To partition a table is to classify data of the same category into the same partition. The classification is based on the partition key, which can consist of one or more primary key columns in the table.
In MaxCompute, each value in a partition key column is specified as a partition. You can specify multi-level partitions with multiple partition key columns. Multi-level partitions are similar to multi-level directories in structure.
The execution of some SQL jobs for operations on partitions is less efficient and may generate higher costs. For more information, see Insert or overwrite data into dynamic partitions (DYNAMIC PARTITION).
- A table can contain up to six levels of partitions.
- A table can contain up to 60,000 partitions.
- Up to 10,000 partitions can be queried at a time.
- The values in a partition key column of the STRING type cannot contain Chinese characters.
If a large number of partitions in a table contain a few amount of data, data computing and query performance deteriorates. We recommend that each partition contains at least 10,000 rows of data.
Data types of partition key columns
MaxCompute V2.0 supports partition key columns of the TINYINT, SMALLINT, INT, BIGINT, VARCHAR, and STRING types.

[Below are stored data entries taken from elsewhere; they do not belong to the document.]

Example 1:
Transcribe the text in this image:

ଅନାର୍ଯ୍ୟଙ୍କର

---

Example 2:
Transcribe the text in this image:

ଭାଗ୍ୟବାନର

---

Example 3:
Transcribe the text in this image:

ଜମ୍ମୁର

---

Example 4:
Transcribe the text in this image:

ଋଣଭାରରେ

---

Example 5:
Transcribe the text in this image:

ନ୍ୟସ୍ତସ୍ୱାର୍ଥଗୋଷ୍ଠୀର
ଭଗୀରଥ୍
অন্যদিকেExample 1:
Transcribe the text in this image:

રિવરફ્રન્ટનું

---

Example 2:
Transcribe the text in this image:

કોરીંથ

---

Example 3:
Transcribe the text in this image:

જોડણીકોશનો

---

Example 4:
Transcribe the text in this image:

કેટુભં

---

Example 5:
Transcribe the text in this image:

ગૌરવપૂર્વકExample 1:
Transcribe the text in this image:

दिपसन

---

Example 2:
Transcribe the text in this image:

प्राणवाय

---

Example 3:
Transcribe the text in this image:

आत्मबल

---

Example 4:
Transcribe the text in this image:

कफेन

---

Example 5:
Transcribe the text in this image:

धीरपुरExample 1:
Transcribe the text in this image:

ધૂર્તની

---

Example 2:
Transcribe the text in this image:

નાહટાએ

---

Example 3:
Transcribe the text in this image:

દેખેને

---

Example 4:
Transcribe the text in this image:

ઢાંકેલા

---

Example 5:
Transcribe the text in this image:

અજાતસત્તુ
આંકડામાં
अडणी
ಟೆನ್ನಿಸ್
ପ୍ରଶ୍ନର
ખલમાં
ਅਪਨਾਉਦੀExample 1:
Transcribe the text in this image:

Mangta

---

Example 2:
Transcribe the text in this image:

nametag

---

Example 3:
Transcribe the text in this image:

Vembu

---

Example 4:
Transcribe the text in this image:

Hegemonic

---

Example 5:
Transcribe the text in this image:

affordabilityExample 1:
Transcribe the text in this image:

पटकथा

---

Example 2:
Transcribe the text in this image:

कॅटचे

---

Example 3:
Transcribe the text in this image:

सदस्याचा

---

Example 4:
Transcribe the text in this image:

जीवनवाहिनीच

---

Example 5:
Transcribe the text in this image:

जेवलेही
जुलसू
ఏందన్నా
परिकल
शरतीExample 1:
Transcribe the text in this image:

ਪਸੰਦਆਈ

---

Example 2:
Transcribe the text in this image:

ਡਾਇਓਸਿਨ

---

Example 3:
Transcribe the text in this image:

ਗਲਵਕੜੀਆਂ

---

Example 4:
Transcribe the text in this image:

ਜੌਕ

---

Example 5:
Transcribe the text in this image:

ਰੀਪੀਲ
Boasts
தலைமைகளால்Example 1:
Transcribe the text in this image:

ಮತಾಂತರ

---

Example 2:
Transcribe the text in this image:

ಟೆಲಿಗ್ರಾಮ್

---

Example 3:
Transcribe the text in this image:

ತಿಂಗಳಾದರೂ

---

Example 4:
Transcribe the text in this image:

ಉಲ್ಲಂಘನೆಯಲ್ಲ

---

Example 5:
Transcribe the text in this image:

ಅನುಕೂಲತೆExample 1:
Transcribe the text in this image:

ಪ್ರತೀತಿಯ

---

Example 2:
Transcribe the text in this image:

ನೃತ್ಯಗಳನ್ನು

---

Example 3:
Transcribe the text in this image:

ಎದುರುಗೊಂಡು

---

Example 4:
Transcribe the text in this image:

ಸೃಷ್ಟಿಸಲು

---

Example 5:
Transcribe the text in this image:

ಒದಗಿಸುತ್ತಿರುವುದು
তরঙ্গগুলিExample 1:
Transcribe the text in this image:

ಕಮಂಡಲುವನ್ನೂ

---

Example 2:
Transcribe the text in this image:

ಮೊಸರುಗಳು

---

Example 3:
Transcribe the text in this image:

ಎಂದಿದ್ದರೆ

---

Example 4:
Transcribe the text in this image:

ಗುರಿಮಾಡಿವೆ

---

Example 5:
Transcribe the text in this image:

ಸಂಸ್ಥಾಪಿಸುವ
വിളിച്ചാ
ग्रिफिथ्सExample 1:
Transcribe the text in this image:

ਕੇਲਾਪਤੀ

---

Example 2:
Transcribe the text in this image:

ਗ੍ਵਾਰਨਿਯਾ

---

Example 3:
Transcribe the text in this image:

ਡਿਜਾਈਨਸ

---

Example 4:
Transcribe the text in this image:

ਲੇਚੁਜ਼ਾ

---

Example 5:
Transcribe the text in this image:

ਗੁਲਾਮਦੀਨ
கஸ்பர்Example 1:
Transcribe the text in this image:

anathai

--- Create a table named parttest. create table parttest (a bigint) partitioned by (pt bigint); --- Insert data into the table. insert into parttest partition(pt)(a,pt) values (1, 1); insert into parttest partition(pt)(a,pt) values (1, 10); --- Query the rows where the value of pt is greater than or equal to 2. select * from parttest where pt >= '2';
- Create a partition.
-- Create a partitioned table that contains two levels of partitions. In the partitioned table, pt is used as a level-1 partition key column and region is used as a level-2 partition key column. CREATE TABLE src (shop_name string, customer_id bigint) PARTITIONED BY (pt string,region string);
- Use the values in partition key columns as filter conditions to query a table.

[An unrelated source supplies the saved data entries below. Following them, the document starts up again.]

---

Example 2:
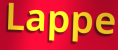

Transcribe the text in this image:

Lappe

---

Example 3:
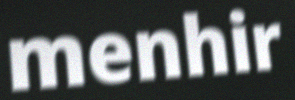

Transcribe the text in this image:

menhir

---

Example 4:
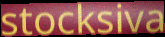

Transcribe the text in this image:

stocksiva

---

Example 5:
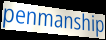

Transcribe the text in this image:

penmanship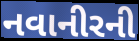
નવાનીરની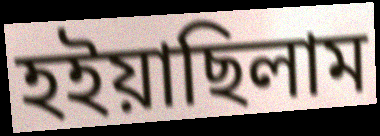
হইয়াছিলাম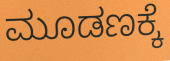
ಮೂಡಣಕ್ಕೆ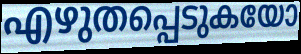
എഴുതപ്പെടുകയോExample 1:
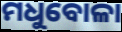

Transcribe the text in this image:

ମଧୁବୋଳା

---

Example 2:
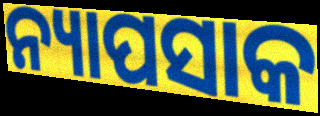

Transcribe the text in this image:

ନ୍ୟାପସାକ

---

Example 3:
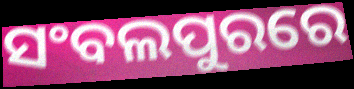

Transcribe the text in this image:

ସଂବଲପୁରରେ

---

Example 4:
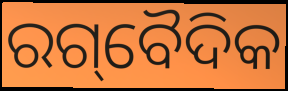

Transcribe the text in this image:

ରଗ୍‌ବୈଦିକ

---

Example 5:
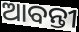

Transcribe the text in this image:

ଆବନ୍ତୀ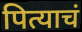
पित्याचं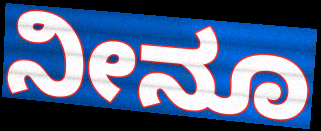
ನೀನೂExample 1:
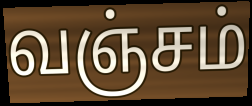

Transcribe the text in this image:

வஞ்சம்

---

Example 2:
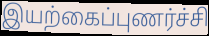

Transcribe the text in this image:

இயற்கைப்புணர்ச்சி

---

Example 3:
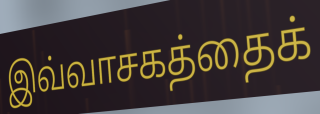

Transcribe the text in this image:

இவ்வாசகத்தைக்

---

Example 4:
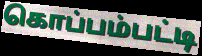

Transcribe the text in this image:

கொப்பம்பட்டி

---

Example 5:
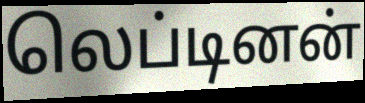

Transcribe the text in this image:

லெப்டினன்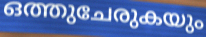
ഒത്തുചേരുകയും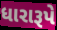
ધારારૂપે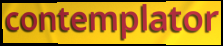
contemplator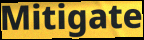
Mitigate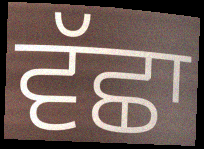
ਵੱਛਾ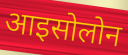
आइसोलोन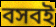
বসবই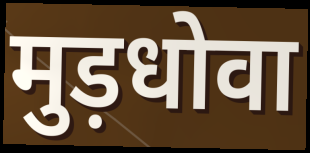
मुड़धोवाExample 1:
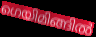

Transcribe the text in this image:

ഗെയിമിങ്ങിൽ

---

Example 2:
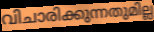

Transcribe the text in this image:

വിചാരിക്കുന്നതുമില്ല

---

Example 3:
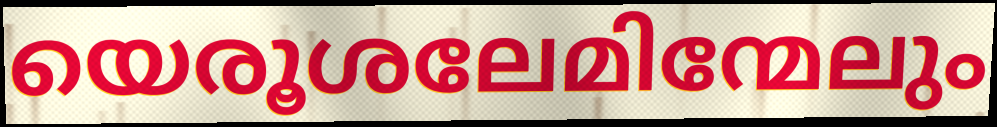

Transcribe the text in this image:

യെരൂശലേമിന്മേലും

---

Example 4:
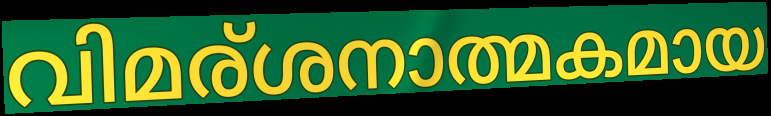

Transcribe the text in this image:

വിമര്ശനാത്മകമായ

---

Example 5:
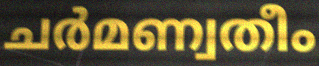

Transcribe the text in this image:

ചർമണ്വതീം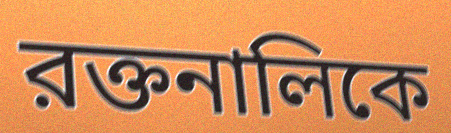
রক্তনালিকে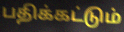
பதிக்கட்டும்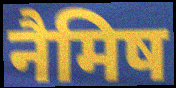
नैमिष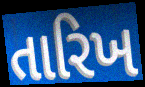
તારિખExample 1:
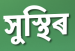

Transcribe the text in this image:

সুস্থিৰ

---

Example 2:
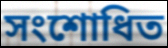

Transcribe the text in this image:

সংশোধিত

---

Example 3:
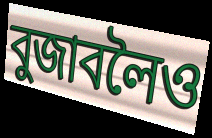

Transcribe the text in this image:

বুজাবলৈও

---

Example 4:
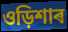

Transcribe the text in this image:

ওড়িশাৰ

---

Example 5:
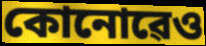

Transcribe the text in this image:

কোনোৱেও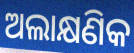
ଅଲାକ୍ଷଣିକ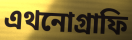
এথনোগ্রাফি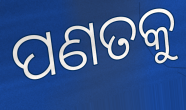
ପଣତକୁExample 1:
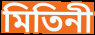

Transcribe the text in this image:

মিতিনী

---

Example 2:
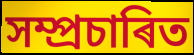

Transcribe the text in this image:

সম্প্ৰচাৰিত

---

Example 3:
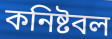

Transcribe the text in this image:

কনিষ্টবল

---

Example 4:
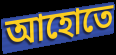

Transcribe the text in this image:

আহোতে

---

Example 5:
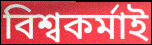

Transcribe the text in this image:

বিশ্বকৰ্মাইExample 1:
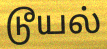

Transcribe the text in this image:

டூயல்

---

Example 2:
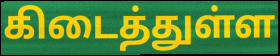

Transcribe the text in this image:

கிடைத்துள்ள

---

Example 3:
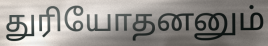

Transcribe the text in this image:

துரியோதனனும்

-- The following example shows a correct usage. When MaxCompute generates a query plan, only the data whose region is 'hangzhou' in the '20170601' partition is used as input data. select * from src where pt='20170601'and region='hangzhou'; -- The following example shows an incorrect usage. In this example, the effectiveness of the partition filtering cannot be ensured. Data in the pt partition key column is considered as a string. When a value of the STRING type is compared with a value of the BIGINT type, 20170601 in this example, MaxCompute converts both data types to DOUBLE, which causes a loss in precision. select * from src where pt = 20170601;